Una condizione che UILTuCS ha scelto di affrontare con una strategia chiara: rafforzare la rappresentanza collettiva per riequilibrare rapporti sempre più sbilanciati tra singoli agenti e grandi realtà imprenditoriali.
Tra i risultati più significativi evidenziati durante il Congresso vi è il rinnovo dell’Accordo Economico Collettivo del settore Commercio, sottoscritto il 5 giugno 2025 dopo sedici anni di mancato rinnovo.
Un risultato che ha permesso di introdurre importanti innovazioni per la categoria, tra cui il riconoscimento delle provvigioni sulle vendite generate attraverso l’e-commerce aziendale, l’adeguamento di istituti economici rimasti invariati per molti anni e maggiori strumenti di trasparenza nei rapporti tra agenti e aziende.
Parallelamente, UILTuCS è impegnata nei tavoli di rinnovo degli altri Accordi Economici Collettivi dei settori Industria, Piccola e Media Industria e Artigianato, con l’obiettivo di aggiornare regole e tutele alle nuove condizioni del mercato.
L’azione sindacale non si limita alla contrattazione.
Attraverso la propria rappresentanza in Enasarco, UILTuCS continua a svolgere un ruolo di vigilanza e proposta per garantire sostenibilità, trasparenza ed efficacia degli strumenti previdenziali e assistenziali destinati agli agenti di commercio.

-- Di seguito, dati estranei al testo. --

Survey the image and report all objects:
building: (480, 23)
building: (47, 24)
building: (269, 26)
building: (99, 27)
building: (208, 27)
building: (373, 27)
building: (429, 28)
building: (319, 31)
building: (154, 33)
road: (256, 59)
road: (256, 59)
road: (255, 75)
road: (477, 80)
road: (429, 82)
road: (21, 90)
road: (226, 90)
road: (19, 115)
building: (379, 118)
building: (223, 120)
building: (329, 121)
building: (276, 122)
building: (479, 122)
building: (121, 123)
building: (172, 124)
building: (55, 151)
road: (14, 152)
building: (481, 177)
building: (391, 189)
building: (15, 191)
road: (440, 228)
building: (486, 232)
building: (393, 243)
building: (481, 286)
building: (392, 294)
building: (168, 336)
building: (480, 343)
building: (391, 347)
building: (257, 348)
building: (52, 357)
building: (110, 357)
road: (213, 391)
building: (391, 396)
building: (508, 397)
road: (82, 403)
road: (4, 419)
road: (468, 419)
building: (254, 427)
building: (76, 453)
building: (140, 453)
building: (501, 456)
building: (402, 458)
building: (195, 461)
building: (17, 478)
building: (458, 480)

Particolare attenzione è inoltre dedicata al tema del ricambio generazionale, oggi una delle principali emergenze della categoria. La partecipazione a Job&Orienta e l’avvio di nuovi percorsi formativi per l’accesso alla professione rappresentano i primi passi di una strategia volta a far conoscere ai giovani un’attività che continua a offrire importanti opportunità professionali.

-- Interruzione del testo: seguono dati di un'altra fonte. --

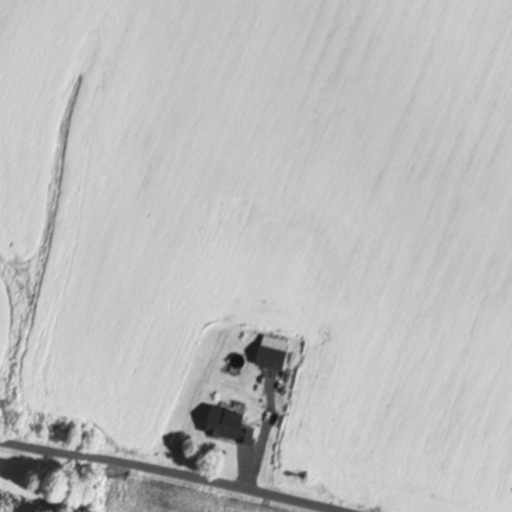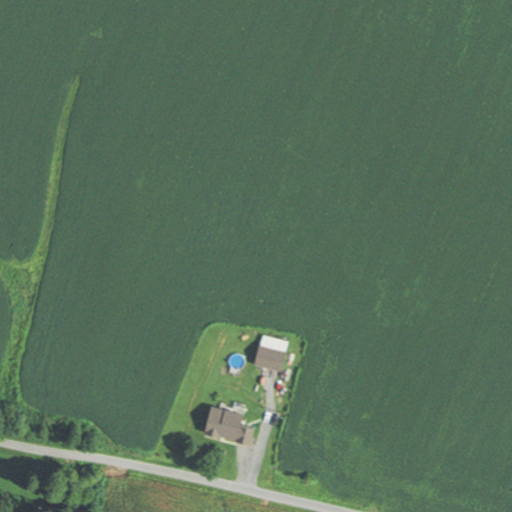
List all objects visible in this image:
building: (273, 353)
building: (231, 426)
road: (167, 473)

Il Congresso di Torino ha confermato una scelta precisa della UILTuCS: ampliare e rafforzare la rappresentanza di tutte le forme di lavoro presenti nel terziario.
Gli agenti di commercio non rappresentano una realtà marginale, ma una componente fondamentale del tessuto economico nazionale. Per questo motivo la loro tutela, la valorizzazione della professionalità e il miglioramento delle condizioni di lavoro sono entrati stabilmente tra le priorità dell’organizzazione.

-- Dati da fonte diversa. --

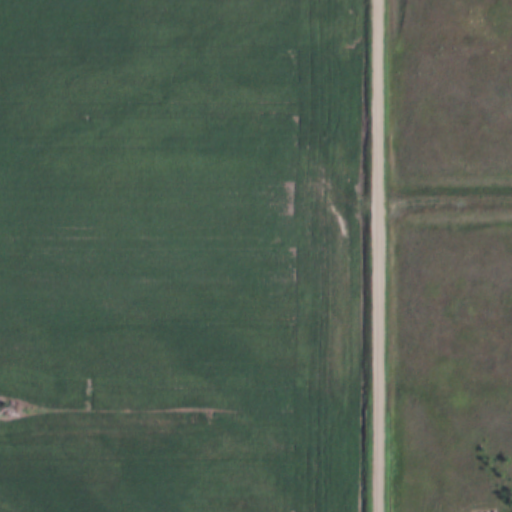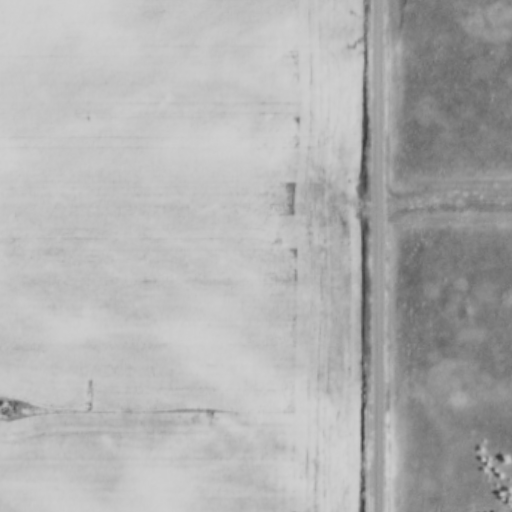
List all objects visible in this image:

Dal Congresso emerge quindi un messaggio chiaro: il futuro della rappresentanza passa dalla capacità di unire lavoratrici e lavoratori che operano con contratti diversi ma condividono gli stessi bisogni, gli stessi diritti, le stesse esigenze di tutela e rappresentanza.
Un punto fermo che UILTuCS ha scelto di affermare con forza a Torino e che continuerà a guidare l’azione sindacale nei prossimi anni.
Torino ha sancito definitivamente l’ingresso degli agenti di commercio nel perimetro strategico della UILTuCS nazionale.